FOREIGN Minister Shah Mahmood Qureshi was recently interviewed by CNN anchor Bianna Golodryga on ‘Amanpour’ after the UN meeting on the latest Israel-Palestine emergency. In Pakistan, this interview sparked a vigorous debate about whether or not the foreign minister had been antisemitic in his remarks. What exactly did he say that was so wrong?
During the brief interview, in which the foreign minister appeared jet-lagged, but resolute, Qureshi spoke about the need for Israel to stop its aggression. Then he said Israel was losing the media war in the eyes of the world. Golodryga asked him what he meant by that; he responded that Israel had “connections” to the media and then changed that to “they control the media”. When Golodryga pushed back, he added, “Deep pockets.” Immediately, Golodryga accused SMQ of antisemitism. After her accusation, our foreign minister spent the rest of the interview trying to extricate himself.
To Pakistanis, it may not be illogical to point out that Israel has a great deal of influence on the world media. A 2018 study by 416labs.com showed that in five major US newspapers, headlines mentioning Israel were four times more prevalent than those mentioning Palestine; Israeli sources are 250 per cent more likely to be quoted than Palestinian sources. But it is highly unlikely that Israel is directly paying for this disproportionate coverage.

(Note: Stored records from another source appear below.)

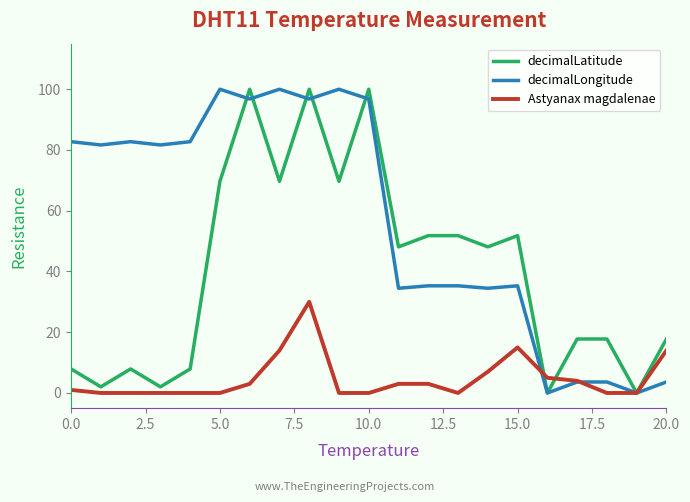

Which series has the largest total across all categories?

decimalLongitude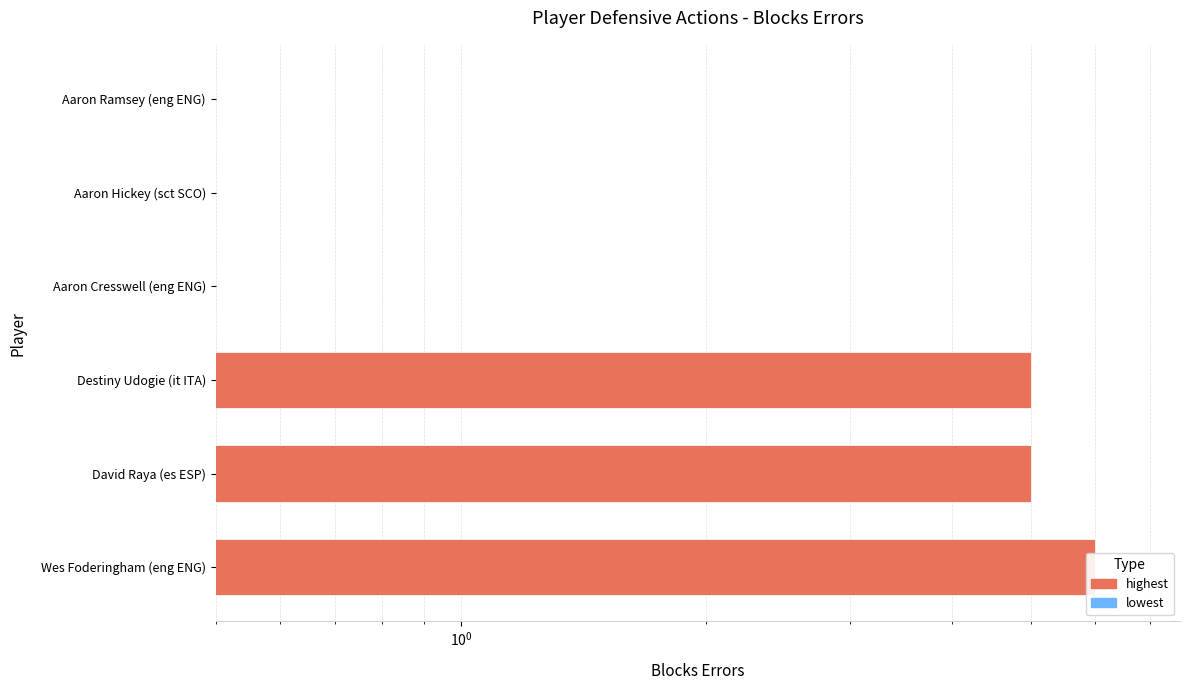

Is it true that lowest equals 0.3 at $\mathdefault{10^{-2}}$?

False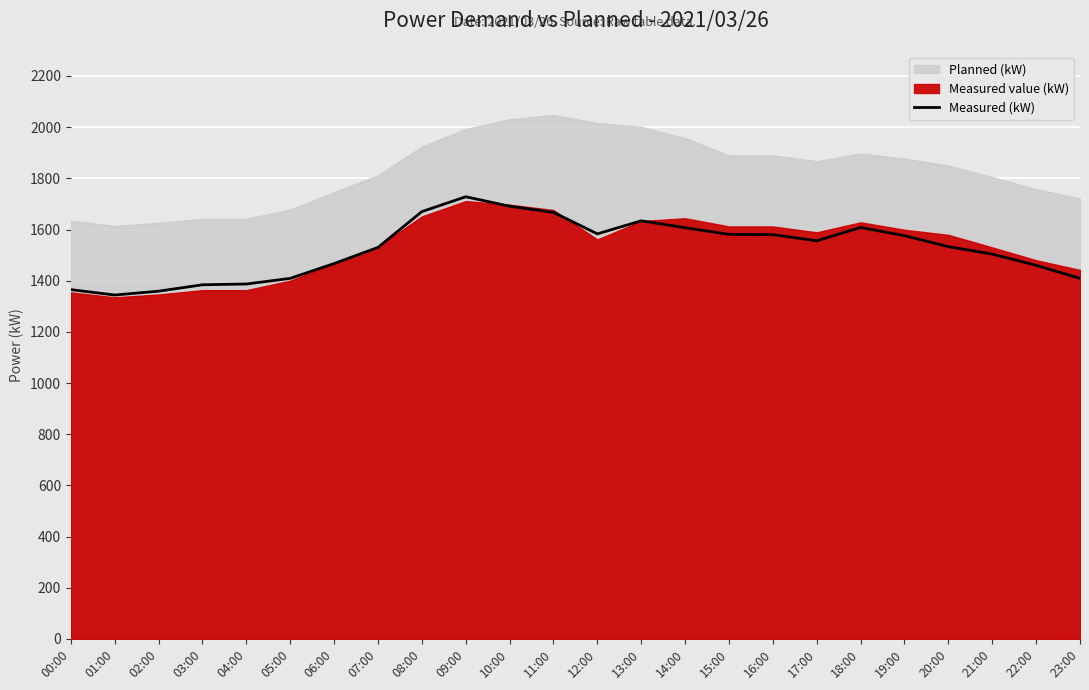

What is the maximum value for Measured (kW)?

1728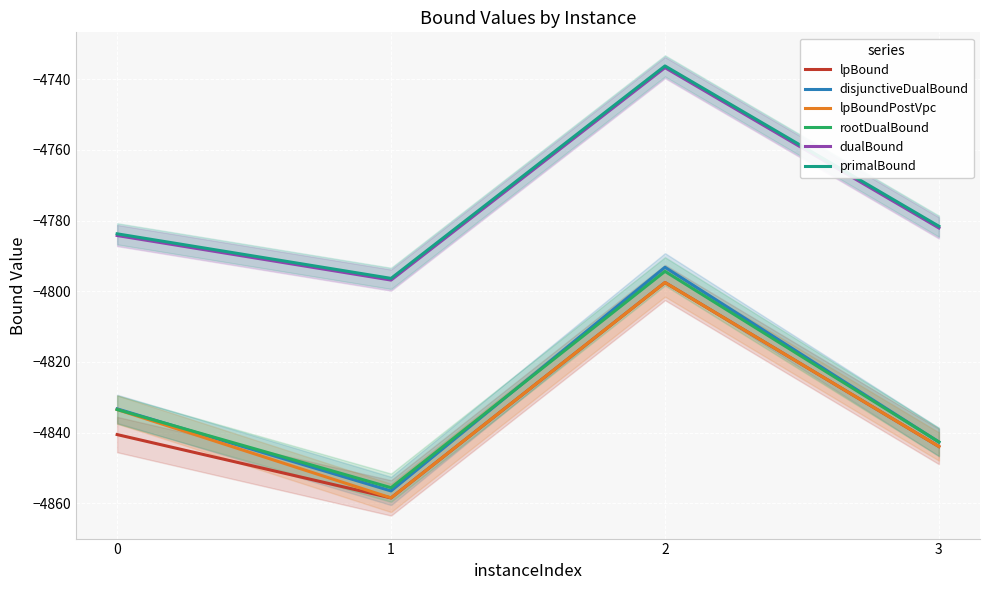

How many values in the primalBound series exceed -4781?

1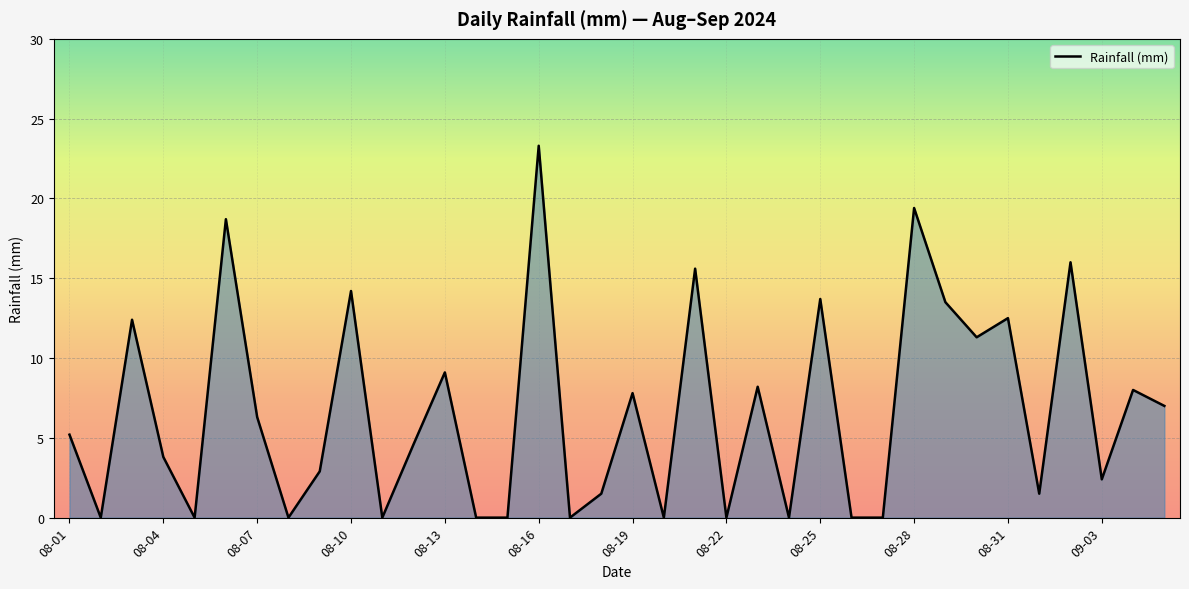

What is the difference between the maximum and minimum values?

23.3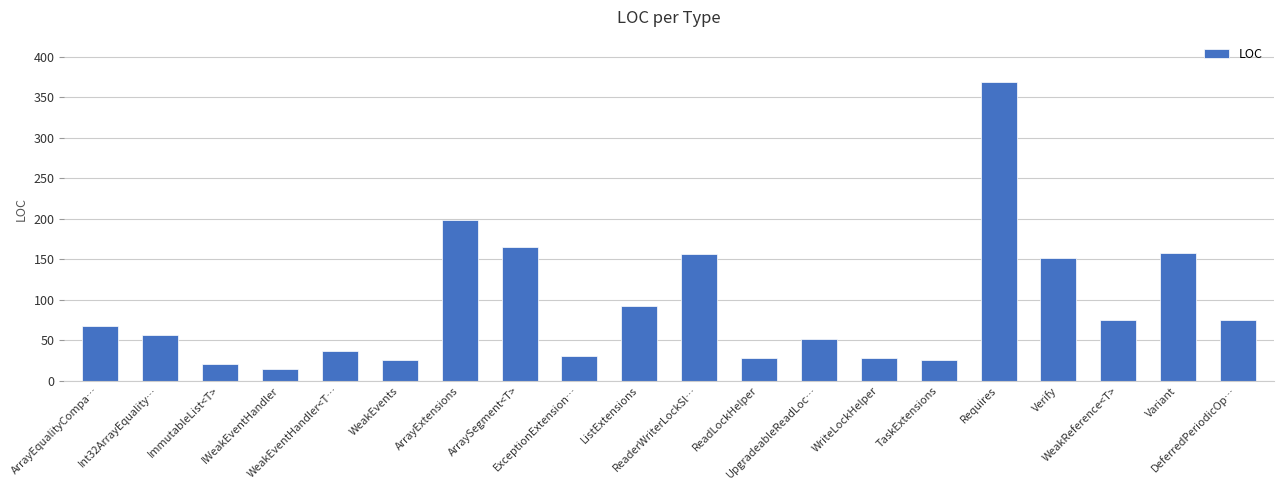

Reading left to right, what are all the values shown in this chart?

ArrayEqualityCompa…=67	Int32ArrayEquality…=57	ImmutableList<T>=21	IWeakEventHandler=14	WeakEventHandler<T…=37	WeakEvents=26	ArrayExtensions=198	ArraySegment<T>=165	ExceptionExtension…=30	ListExtensions=92	ReaderWriterLockSl…=156	ReadLockHelper=28	UpgradeableReadLoc…=52	WriteLockHelper=28	TaskExtensions=26	Requires=369	Verify=151	WeakReference<T>=75	Variant=158	DeferredPeriodicOp…=75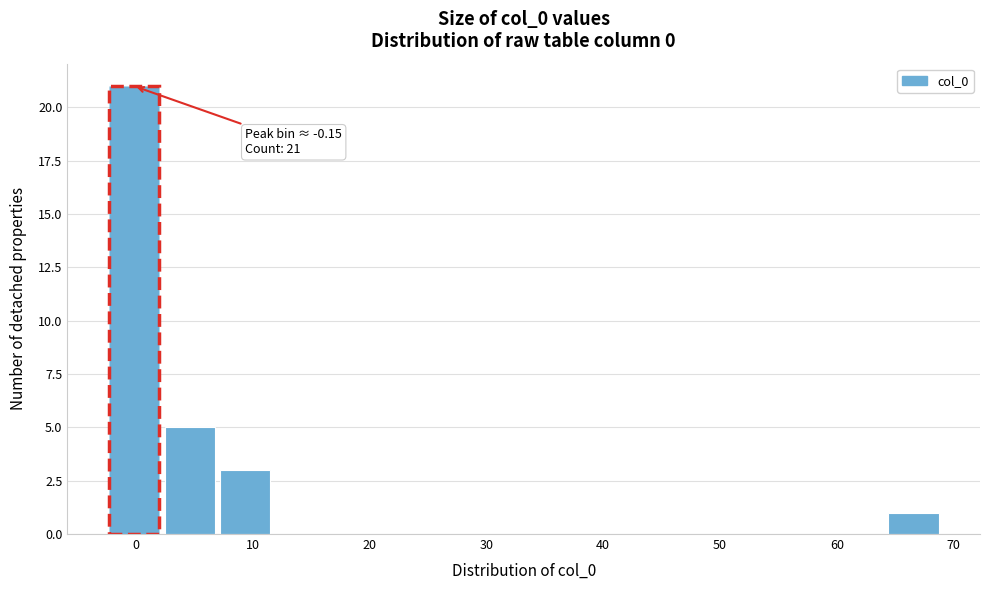

Which range on the x-axis has the tallest bar?

-3 to 2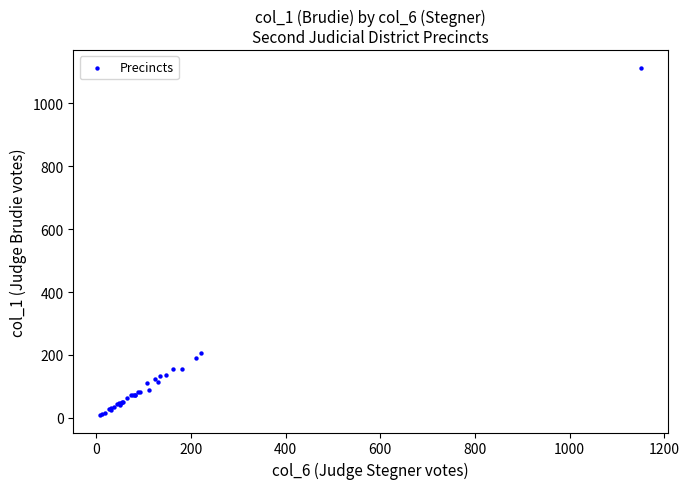

What Y value in the scatter plot is closest to 561?

205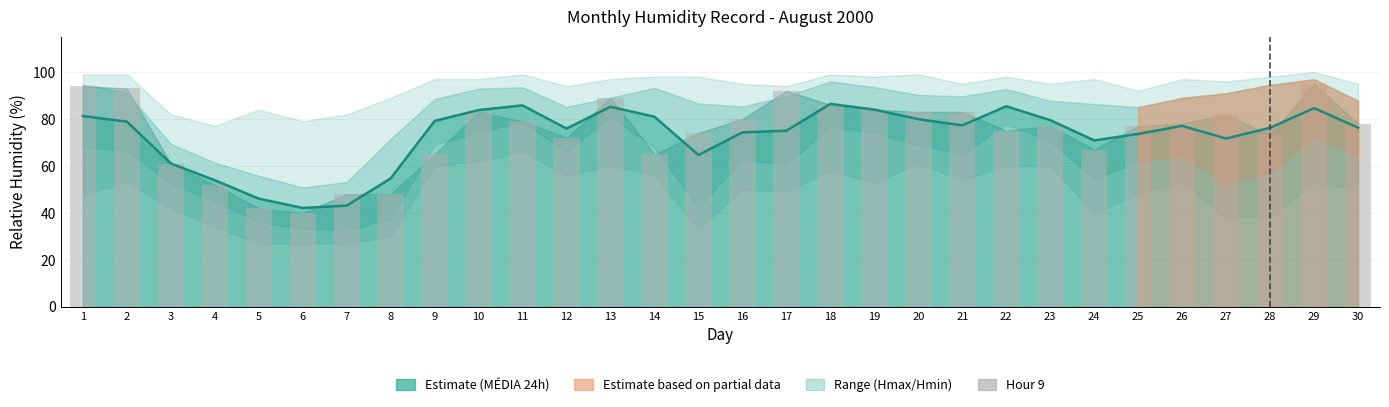

Is it true that the value at 25 is 119?

False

Unfortunately, to Jewish people, suggesting that Jews — or Israelis — control the media, banking or Hollywood counts as antisemitism, as does active Jew-hatred and comparing Jews to Nazis. Antisemitism is not religious prejudice, but classified as racism and ethnic hatred. Legitimate criticism of Israel is not antisemitism, according to many Jews who oppose Israel’s policies towards Palestinians. Other Jews argue that even Jews who criticise Israel are antisemitic.
How does the West define antisemitism?
Many Pakistanis do not give proper consideration to what it means to be accused of antisemitism in the West. Yes, it has been weaponised in order to silence people on the subject of the Palestinian occupation. But like the issue of blasphemy, an accusation of antisemitism can ruin your professional standing, if not your life. Although nobody has died after being accused of being antisemitic, you can lose your job as a reporter, or be denied tenure at a university. If you’re a politician accused of antisemitism, your political career may never recover.
Golodryga, who misnamed Qureshi as ambassador twice instead of foreign minister, could be blamed for using a variety of methods to shut him down on the issue of Israel and Palestine. As well as the antisemitism accusation, she also questioned Qureshi on Pakistan’s silence on China’s Uighurs. While it may be reasonable that Pakistan be questioned on its support for Palestine but its silence on human rights violations in China, Qureshi should have insisted that she stick to the relevant topic and that that discussion could take place at another time.
Rather than alluding to unsupported conspiracy theories on WhatsApp groups and social media, he should have merely stated that media bias in favour of Israel cannot change the fact that Israel is in violation of international law and committing war crimes in its continued occupation of Palestine. Our political representatives, instead of trying to expose a worldwide Zionist plot, must educate themselves on what constitutes antisemitism in the international arena and be utterly scrupulous about leaving it all out of any public discourse.
Recent tweets from a Pakistani actress and a freelance reporter (who was then fired from CNN) misquoting Hitler were retweeted by many Israel supporters as ‘evidence’ that Pakistan is a deeply antisemitic country. Once the word ‘antisemitism’ is mentioned, all our credibility as honest brokers goes out the window in the eyes of the West, especially as we are a Muslim country. This label would take away our ability to use our voice in international forums to advocate for causes like Palestine and Kashmir; an antisemitic nation with nuclear capabilities would not just be vilified but restricted on many levels. At the very least, it could have negative repercussions for our attempts to get off the FATF grey list.
Even the Palestinians who are grateful for our support have said that antisemitism does not help them get out of the living nightmare they’re in. In a world that is changing the discourse about the Israeli-Palestine conflict, thanks to social media and the amplification of Palestinian voices, this is not the right time for Pakistanis to revert to what are widely seen as antisemitic tropes and stereotypes. Our spokespeople need intensive media coaching on how to avoid them while still making valid points on international media and at world fora. This will elevate the dialogue around peace and justice to the benefit of the Palestinians and improve Pakistan’s standing in the eyes of the world.
The writer is author of Before She Sleeps.